The Museum hosts the Annual Illustration show and smaller topical exhibits related to illustration and comics. In recent years, the main galleries have played host to numerous acclaimed, contemporary, and popular exhibitions including:
- R. Crumb: Lines Drawn on Paper (March 23 - April 11, 2011), curated by Monte Beauchamp.
- Maurice Sendak: A Celebration of the Artist and his Work (June 11 - August 17, 2013), curated by Justin Schiller and Dennis David.
- The ZAP Show (March 2 - May 17, 2016), curated by Monte Beauchamp and Eric Sack.
- Will Eisner: The Centennial Celebration 1917–2017 (March 1 - June 3, 2017).
- The Art of MARCH: A Civil Rights Masterpiece (February 28 - June 30, 2018), curated by John Lind and Charles Brownstein.
- Illustrating Batman: Eighty Years of Comics and Pop Culture (June 12 - October 12, 2019), curated by Rob Pistella, John Lind, and Chip Kidd.

The Society also has a gallery on the second floor dedicated to MoCCA that frequently hosts smaller exhibits of comic book art.

==Recognition==
The Society of Illustrators inaugurated the Hall of Fame program in 1958, to recognize "distinguished achievement in the art of illustration". The first recipient was Norman Rockwell. Like other recognized artists, he was elected by former Society presidents for his contributions to the field of illustration. Every year since 1958, one or more illustrators have been added to the Hall of Fame. In 2001, two additional forms of recognition were added: Dean Cornwell Recognition Award and the Arthur William Brown Achievement Award, which may be awarded annually.

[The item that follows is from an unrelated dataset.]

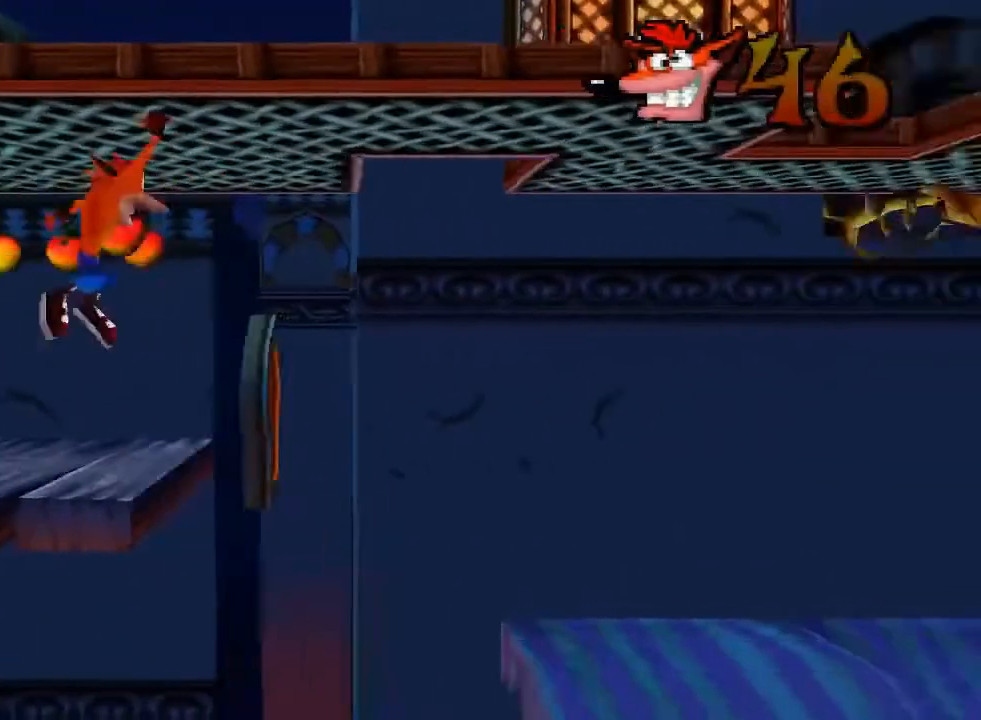
{"buttons": ["DPAD_UP", "DPAD_RIGHT"], "left_stick": "center", "events": [[100, "DPAD_UP", "down"]]}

In 1965, The Society established the Hamilton King Award, which is given annually to one society member.

In 1981, The Society established the Student Scholarship Competition, which has continued annually to the present. The Highest Award presented to a student by the society is the Zankel Scholarship Award, established in 2006 in honor of Arthur Zankel, an advocate for higher education whose bequest made the scholarship possible.